Conservators have all the trappings of a magical enterprise — a stock of arcane ingredients, “potions” that we mix up ourselves, tongue twisting phrases that we use and transformative powers on objects. Don’t believe me? Well, I might not have eye of newt or puppy dog tails, but I sometimes clean an object with my own spit; I’ve used things like fish skin glue and lamb intestine for repairs; and I regularly use an ethyl methacrylate methyl acrylate copolymer.

A cast iron tea pot before (above) and after (below) Gaby works her magic.

In order for the “magic” (a.k.a. work) to happen, a conservation lab needs lots and lots of ingredients and tools. There is such a huge variety of objects that come through the lab with such a range of problems, that a certain treatment might be performed only occasionally and thus only a small amount of a certain supply is needed. Sourcing just a little of these supplies can be a challenge. Imagine my dismay when I was missing a few milliliters of one crucial ingredient for the solution needed to treat a collection of cast iron cookware and fire dogs from Corydon Capitol State Historic Site that had been damaged by water leaking from a chimney. My magic wand was broken!

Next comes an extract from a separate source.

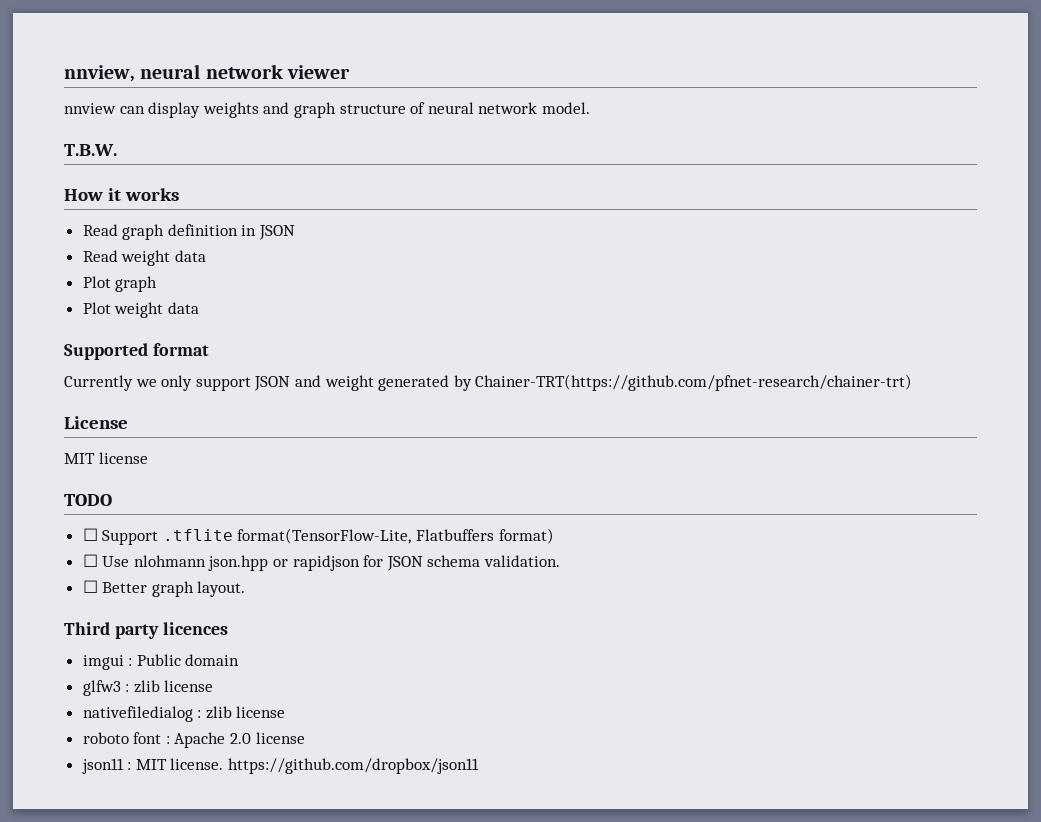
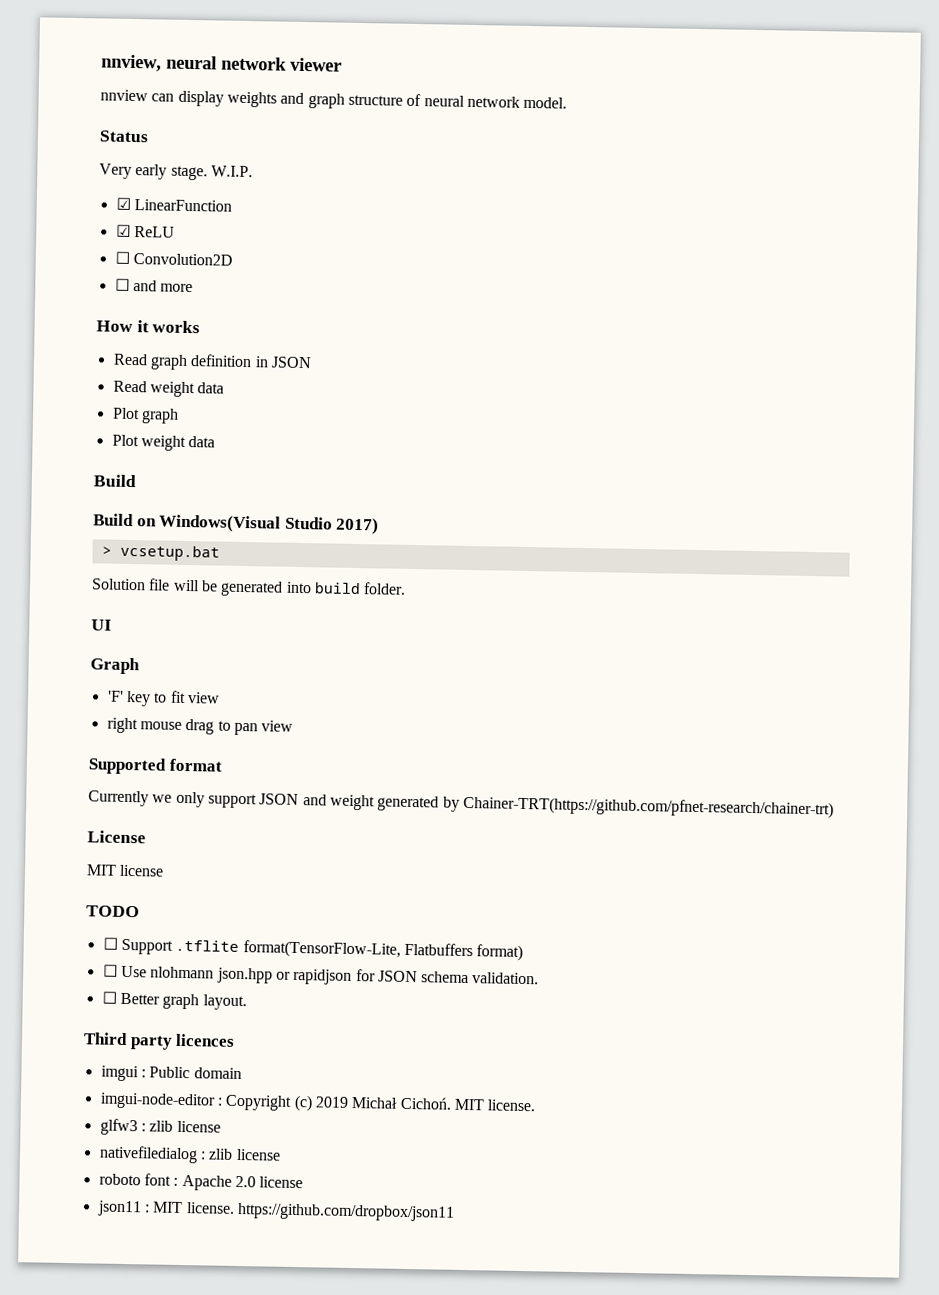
[64,144,117,156] T.B.W. -> [99,130,149,143] [99,163,253,181] [115,197,232,212] [115,224,175,238] [114,251,233,266] [114,278,194,293] Status // Very early stage. W.I.P. // ☑ LinearFunction // ☑ ReLU // ☐ Convolution2D // ☐ and more
(199, 308) none -> [93,474,136,488] [93,513,380,535] [101,544,220,562] [91,578,407,597] [91,619,112,631] [90,657,140,675] [106,690,220,707] [106,717,294,736] // Build // Build on Windows(Visual Studio 2017) // > vcsetup.bat // Solution file will be generated into build folder. // UI // Graph // 'F' key to fit view // right mouse drag to pan view
(240, 660) none -> [99,1092,537,1112] // imgui-node-editor : Copyright (c) 2019 Michał Cichoń. MIT license.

The ingredient I needed — phosphoric acid — is so common that I couldn’t imagine not finding it sold locally. It’s what gives some colas the “bright” taste, it’s a homeopathic medicine, brewers and hydroponic gardeners use it to lower the pH of their mash and water respectively, it can be used as a flux for soldering metals, and it’s used as a rust and hard water scale remover. Everyone I called either didn’t have it or didn’t have it in the pure form that I needed. It was hard to fathom that I would need to have it shipped from elsewhere, like a rare and precious commodity.

Fire dogs before (above) and after (below) conservation.

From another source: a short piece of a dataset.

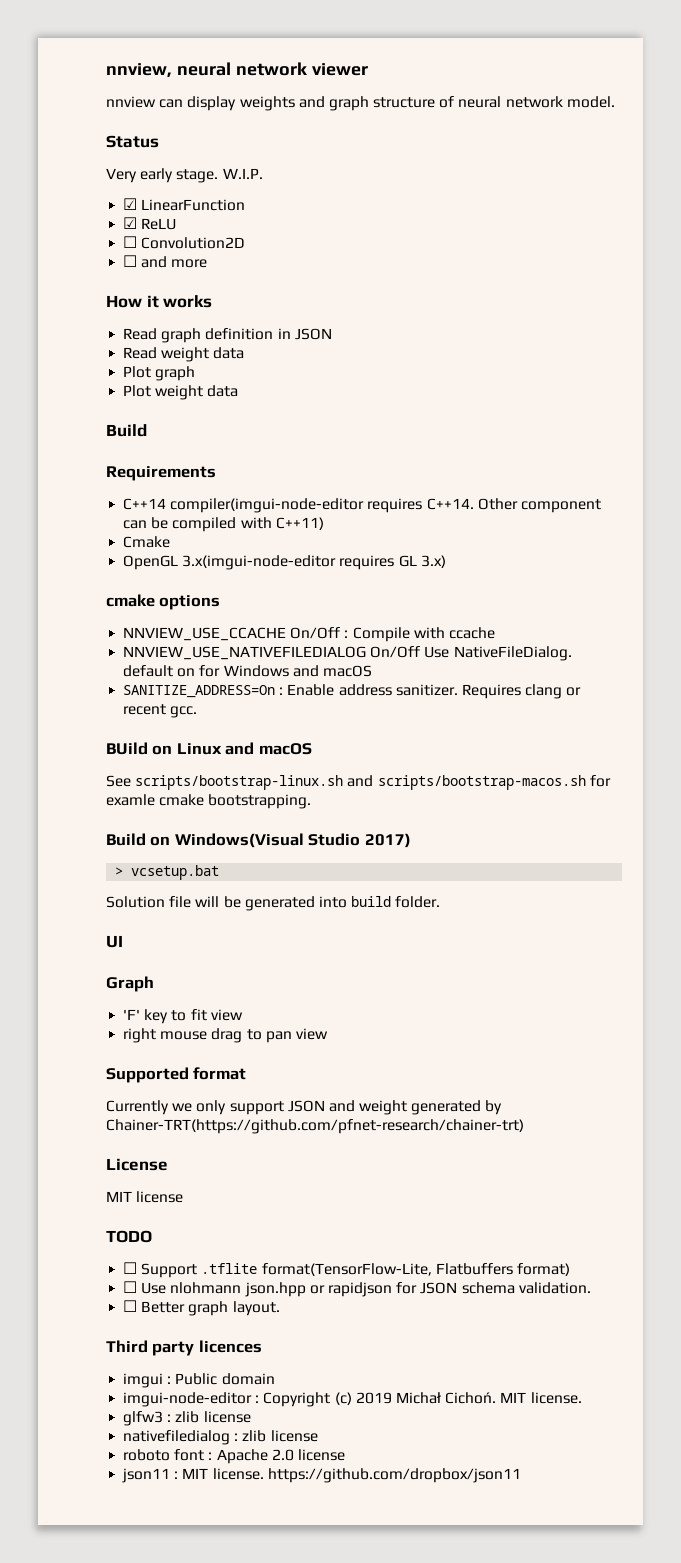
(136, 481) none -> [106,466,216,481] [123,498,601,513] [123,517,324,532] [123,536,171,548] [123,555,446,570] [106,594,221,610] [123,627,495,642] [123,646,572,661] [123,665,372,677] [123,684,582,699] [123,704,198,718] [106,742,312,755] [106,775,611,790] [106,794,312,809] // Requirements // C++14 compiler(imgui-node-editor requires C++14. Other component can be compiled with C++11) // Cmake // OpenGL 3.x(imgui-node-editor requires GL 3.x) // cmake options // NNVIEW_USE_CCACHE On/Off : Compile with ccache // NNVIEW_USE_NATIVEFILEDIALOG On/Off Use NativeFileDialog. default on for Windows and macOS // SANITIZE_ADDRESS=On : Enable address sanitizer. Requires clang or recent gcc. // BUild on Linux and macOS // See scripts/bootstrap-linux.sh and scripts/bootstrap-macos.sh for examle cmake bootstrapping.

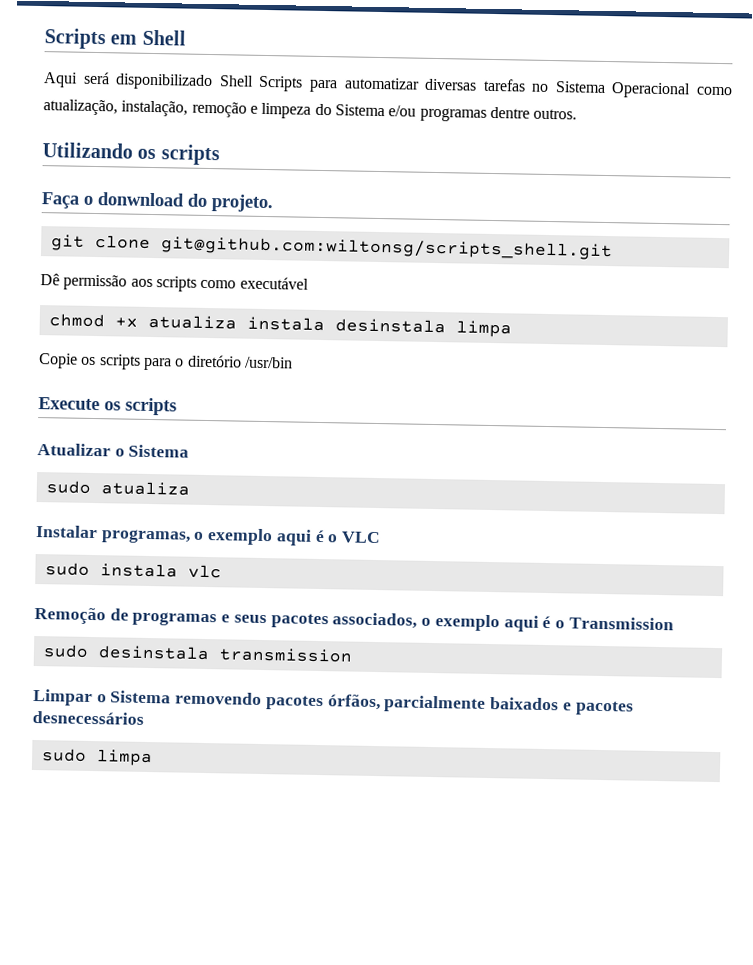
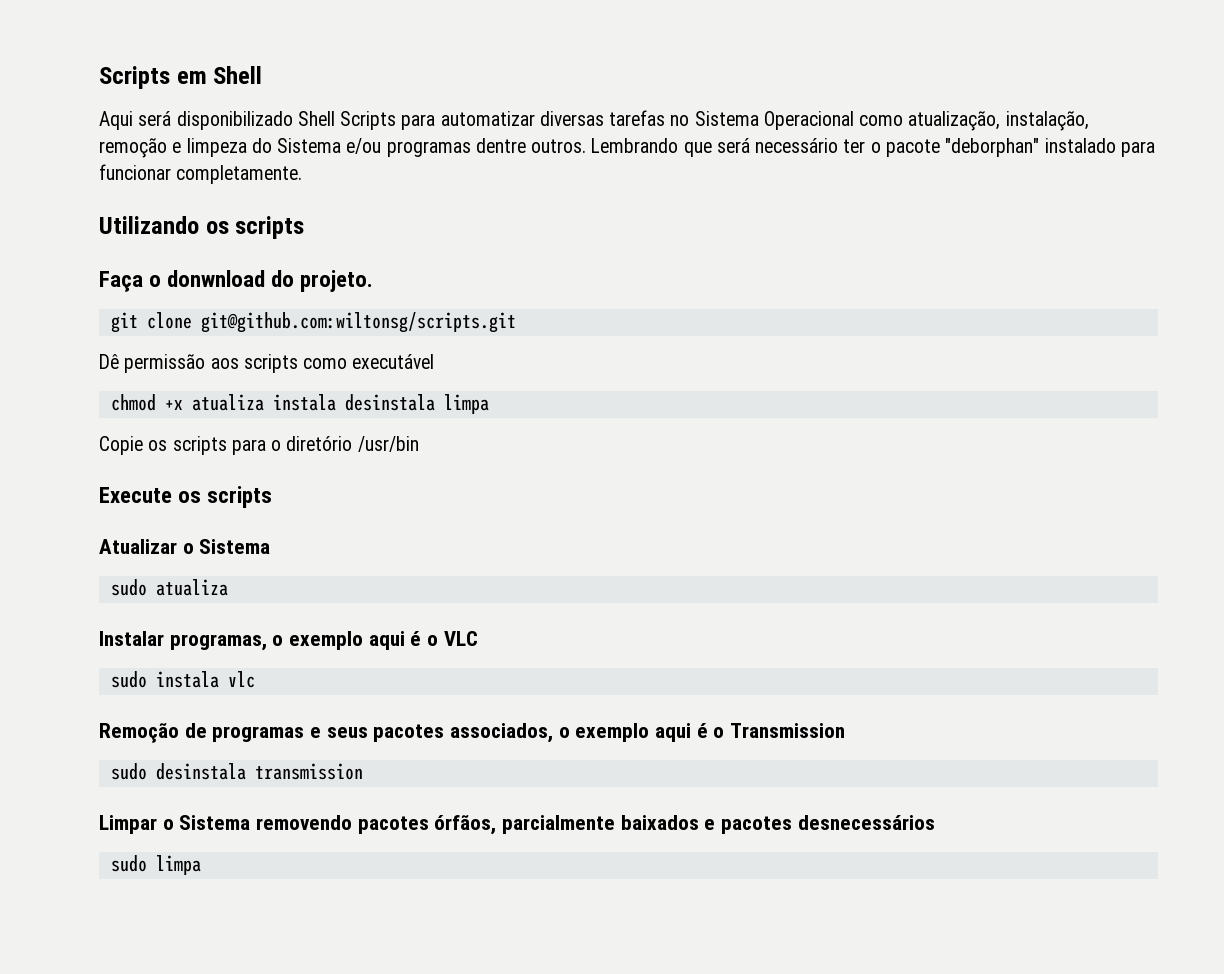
(578, 114) none -> [591,138,1155,157] [99,164,303,184] Lembrando que será necessário ter o pacote "deborphan" instalado para funcionar completamente.
[160,236,613,261] git@github.com:wiltonsg/scripts_shell.git -> [200,312,516,333] git@github.com:wiltonsg/scripts.git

Just as I was about to give up, Tuxedo Park Brewers Supply came to the rescue with what I needed. I’m used to buying supplies from some interesting places, but theirs is at the top of my list. Their shop exterior is a brightly painted scene of orange and yellow wheat fields with a bright blue sky that you can only find by going down an otherwise drab, nondescript alley in Fountain Square. Yes, that’s right, their storefront is the alley.

This was a simple potion that I mixed for the treatment of the corroded cast iron, just some tannic acid and phosphoric acid. Tannic acid is a product that has been used since ancient times for making inks, in fabric dyeing and leather processing; it occurs naturally in tree galls, the bark of some trees and in tea leaves. It sounds scary, but it comes in the form of a fluffy, tan colored powder. Luckily, I had a whole bottle of tannic acid powder and once I mixed that with some de-ionized water, added a few drops of the phosphoric acid and heated it up, it was ready to be applied onto the surface with hog hair brushes. Through the magic of chemistry, the rust is converted to a stable, black colored corrosion layer. You can see for yourself what a few ingredients can do to change the appearance of some frightening looking objects. If you want to see them in person, you’ll have to visit Corydon Capitol State Historic Site.